The Unicode Consortium probably has a greater impact on the way people communicate in 2018 than almost any other group, but we just know them as Those People Who Make Emojis. The group has unveiled another batch of upcoming emojis that will be added to the Unicode lexicon later this year, and of course our eyes went straight for the new food ones: mango, bagel, cupcake, salt, leafy greens, mooncake, salt.

Hah, good work trying to trick us into more salads with your leafy greens emoji, Unicode! Leafy greens + 🔥🔥🔥 just does not have the same effects as: Friday night 🍕 🔥?

Alright, leafy greens aside because seriously no one texts about chard, let's move on to bagels, cupcake, mooncake, and salt. These are all genius because—much like the (wink wink) eggplant emoji—they can be deployed in nonstandard ways.

For example, salt will absolutely become my go-to emoji for expressing disapproval at someone's "salty" attitude, while the cupcake could be used to mean cupcake as a term of endearment: Miss you, [cupcake emoji]. I personally would also use it as a modifier for overly saccharine/twee stuff, but I'm clearly not a huge cupcake fan. Mango seems like it could be used in a suggestive way, a la the peach emoji, but we will leave that to your imagination.

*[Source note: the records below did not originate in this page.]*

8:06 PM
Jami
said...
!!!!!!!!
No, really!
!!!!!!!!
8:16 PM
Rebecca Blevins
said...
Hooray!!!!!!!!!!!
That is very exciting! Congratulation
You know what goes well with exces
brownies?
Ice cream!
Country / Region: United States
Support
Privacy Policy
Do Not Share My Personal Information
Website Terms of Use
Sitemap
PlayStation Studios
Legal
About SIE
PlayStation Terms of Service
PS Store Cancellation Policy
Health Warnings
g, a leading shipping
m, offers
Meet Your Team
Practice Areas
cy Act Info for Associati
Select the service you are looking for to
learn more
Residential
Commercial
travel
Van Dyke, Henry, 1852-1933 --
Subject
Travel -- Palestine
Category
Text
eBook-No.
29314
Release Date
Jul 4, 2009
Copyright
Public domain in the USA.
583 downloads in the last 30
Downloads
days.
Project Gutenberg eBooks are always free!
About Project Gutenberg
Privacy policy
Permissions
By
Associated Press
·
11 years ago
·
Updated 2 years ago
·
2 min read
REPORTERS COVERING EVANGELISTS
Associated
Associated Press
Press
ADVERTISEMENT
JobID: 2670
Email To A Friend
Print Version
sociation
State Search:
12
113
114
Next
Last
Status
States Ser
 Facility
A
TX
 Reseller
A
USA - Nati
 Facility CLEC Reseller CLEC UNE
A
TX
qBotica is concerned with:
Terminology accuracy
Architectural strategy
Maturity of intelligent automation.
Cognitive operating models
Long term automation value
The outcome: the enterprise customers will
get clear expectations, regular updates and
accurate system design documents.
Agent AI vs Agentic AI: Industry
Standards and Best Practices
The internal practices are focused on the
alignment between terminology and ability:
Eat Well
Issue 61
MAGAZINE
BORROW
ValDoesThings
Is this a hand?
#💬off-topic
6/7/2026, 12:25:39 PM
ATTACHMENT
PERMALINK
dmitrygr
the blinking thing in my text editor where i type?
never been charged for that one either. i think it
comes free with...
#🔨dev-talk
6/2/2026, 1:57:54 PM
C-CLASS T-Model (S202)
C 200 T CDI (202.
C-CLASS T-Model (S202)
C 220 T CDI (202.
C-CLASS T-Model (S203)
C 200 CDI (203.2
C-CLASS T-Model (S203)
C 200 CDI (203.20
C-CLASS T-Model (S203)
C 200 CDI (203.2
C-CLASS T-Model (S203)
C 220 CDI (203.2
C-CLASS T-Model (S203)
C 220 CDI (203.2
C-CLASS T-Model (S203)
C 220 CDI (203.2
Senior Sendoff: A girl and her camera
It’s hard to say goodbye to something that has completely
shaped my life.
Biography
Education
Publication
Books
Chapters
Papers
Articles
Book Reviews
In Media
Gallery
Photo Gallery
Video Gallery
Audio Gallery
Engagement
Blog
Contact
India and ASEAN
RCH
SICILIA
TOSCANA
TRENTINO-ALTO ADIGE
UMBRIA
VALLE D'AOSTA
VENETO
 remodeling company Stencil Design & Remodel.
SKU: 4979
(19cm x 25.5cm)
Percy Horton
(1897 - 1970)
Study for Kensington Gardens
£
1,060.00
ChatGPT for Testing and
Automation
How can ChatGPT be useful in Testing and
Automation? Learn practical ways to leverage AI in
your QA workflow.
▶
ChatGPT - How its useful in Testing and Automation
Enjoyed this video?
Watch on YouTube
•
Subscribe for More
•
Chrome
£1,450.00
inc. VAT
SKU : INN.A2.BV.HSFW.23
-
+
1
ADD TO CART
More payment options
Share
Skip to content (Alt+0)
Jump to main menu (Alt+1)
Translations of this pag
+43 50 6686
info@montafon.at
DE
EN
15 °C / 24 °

The bagel emoji frankly looks like the saddest of cardboard bagels, and is a personal attack on the deliciousness of East Coast bagels. But—silver lining—its resemblance to a flying saucer means it could potentially be used in conjunction with 👽 to indicate a UFO sighting.

What to do with mooncake, though? This emoji probably won't see much use among non-Chinese people (and even Chinese bakeries typically serve it as a lunar holiday treat, so how necessary is it, really?) unless we get creative. It kind of looks like a steak-and-ale pot pie to me, so I guess you could use it to sext your Tinder match about a pot-pie date?

That we have a mooncake emoji before we have a waffle or potato chip emoji is astounding and merits immediate rectification from the Unicode team. In the meantime, we're immediately alerting The Salty Waitress to the saltshaker's addition.